Ted E. Johnson Jr., a native Port Orange resident and avid photographer, was recently named one of two area residents to have a photograph chosen from over 26,000 entries in a National Wildlife Federation competition.
Mr. Johnson’s photo was called Divine Lotus, a photograph he took of a flower through a chain link fence at a retention pond off Nova Road. The other area winner was Dave Bowers of Palm Coast with his Egret Siblings photo. Their donated photographs will be used in 2019 NWF promotional material, such as greeting cards and calendars.
Mr. Johnson said he has been interested in photography since high school, but did not buy his first camera, a Minolta SRT 101 roll film-type camera, until he was in the U.S. Air Force, stationed in Korea. He later earned a bachelor's degree in design at the University of Florida, but said he took as many photo classes as he could while earning his degree.
He worked as an art director and in graphic design in advertising for many years. But now, retired and 71 years old, he says he can pursue his passion, which is photography. He takes photographs of birds, flowers and Port Orange historical buildings and sites, which is appropriate, since he is a lifetime member of the Port Orange Historical Trust.
“I’m proud to be from a Port Orange pioneer family who came to Florida in 1852 from Onslow County, N.C.,” he said. “I’m fifth generation, but there are many more.”
His great-great grandparents, Edward and Rose McDonald, one of two original pioneer families in Port Orange, made the trip to Florida in a “barefoot cart,” one with no tires on the wheels and pulled by oxen, and set up camp in Daytona Beach on the peninsula.

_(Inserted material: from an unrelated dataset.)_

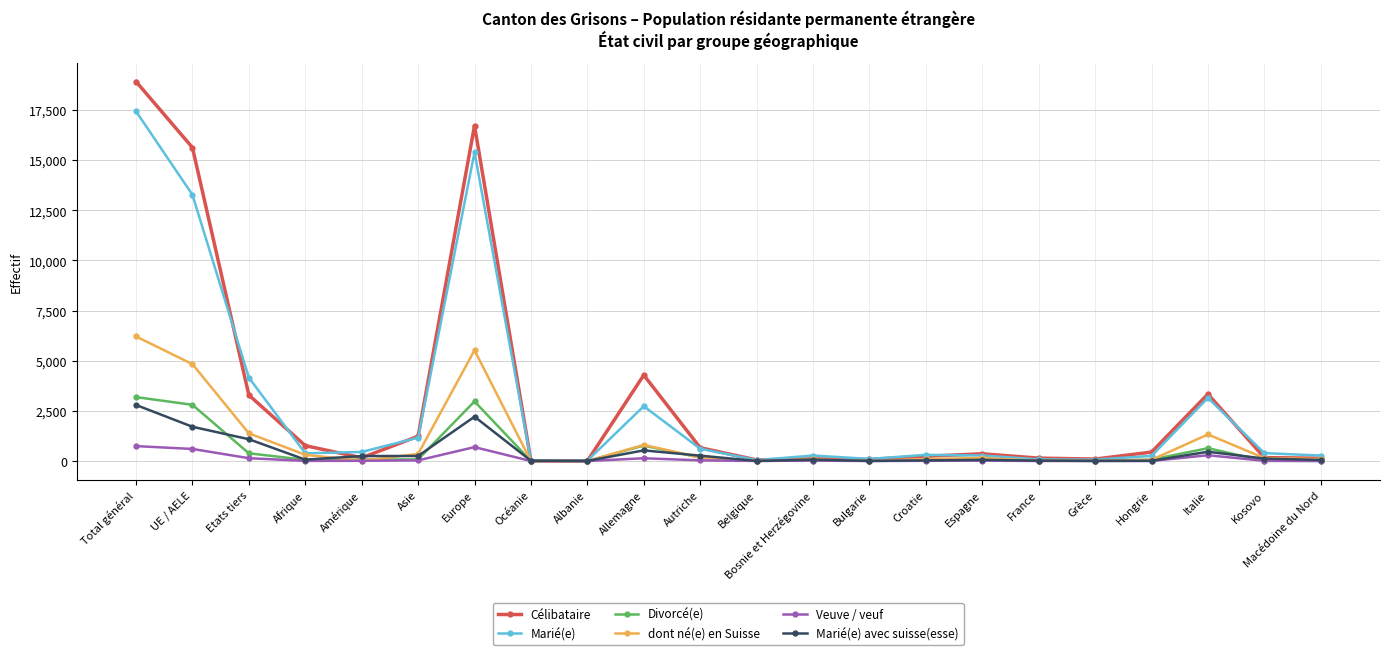

At how many categories does at least one series exceed 12385?

3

Their first-born child was Mary Elizabeth McDonald (Mr. Johnson’s great-grandmother), locally known as “The Palmetto Lady,” because she owned and operated the Port Orange Palmetto Hat Factory at Lafayette Street and Dunlawton Avenue.

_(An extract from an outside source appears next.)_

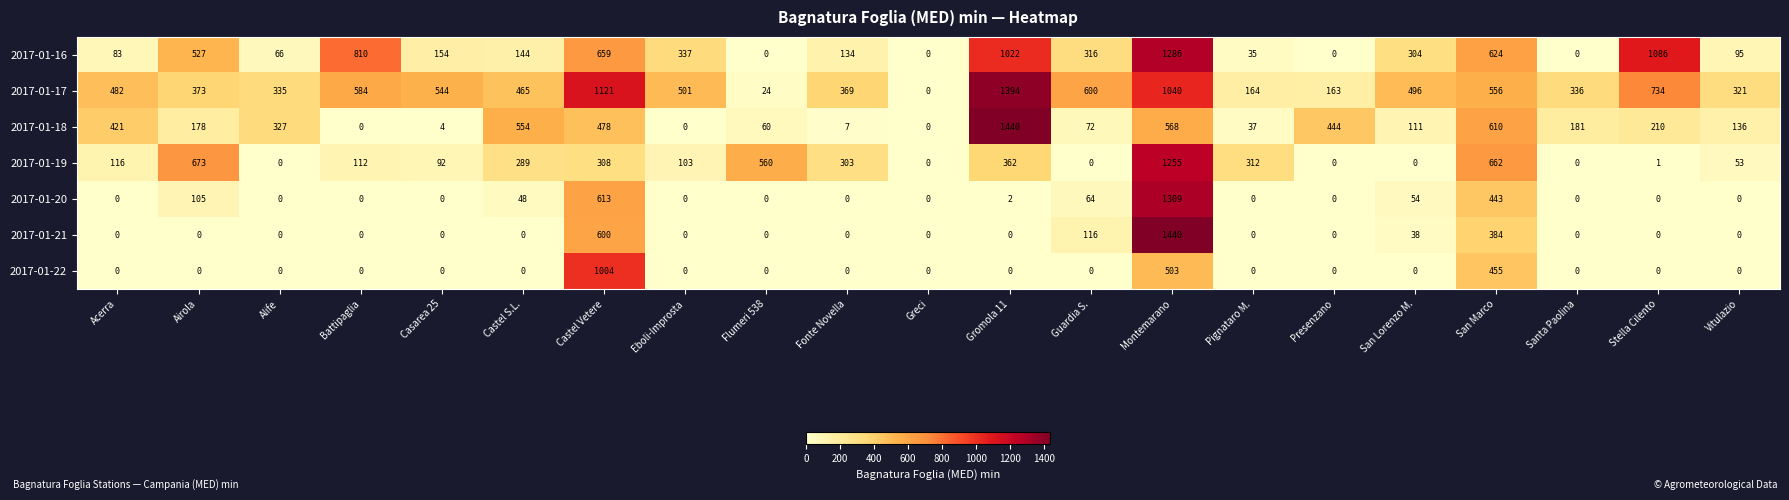

What is the difference between the maximum and minimum values in the 2017-01-22 series?

1004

Like his photographs, Mr. Johnson’s ancestors have left enduring marks on the Port Orange area. Rose Bay was named after one of Mr. Johnson’s ancestors. Cracker Creek, adjacent to the historic Gamble Place (of Proctor and Gamble fame), has become an area environmental gem. Mr. Johnson’s great-aunt and uncle owned part of Cracker Creek, and another of his ancestors, Roland “Rollie” F. Johnson, was caretaker for the James Gamble Estate. (More information on Mr. Johnson’s local history is on his blog, portorangeted.blogspot.com)
Mr. Johnson posts much of his photography online on many sites, including National Geographic Society. He said people frequently send him requests about buying his images. He tells them they can use the image to print out and do something nice for someone, use the image however they want.
He’s retired. He’s doing something he loves to do.
“I tell folks I used to hunt and shoot wildlife with a 12 gauge,” he said. “I still hunt, but now I use a Canon.”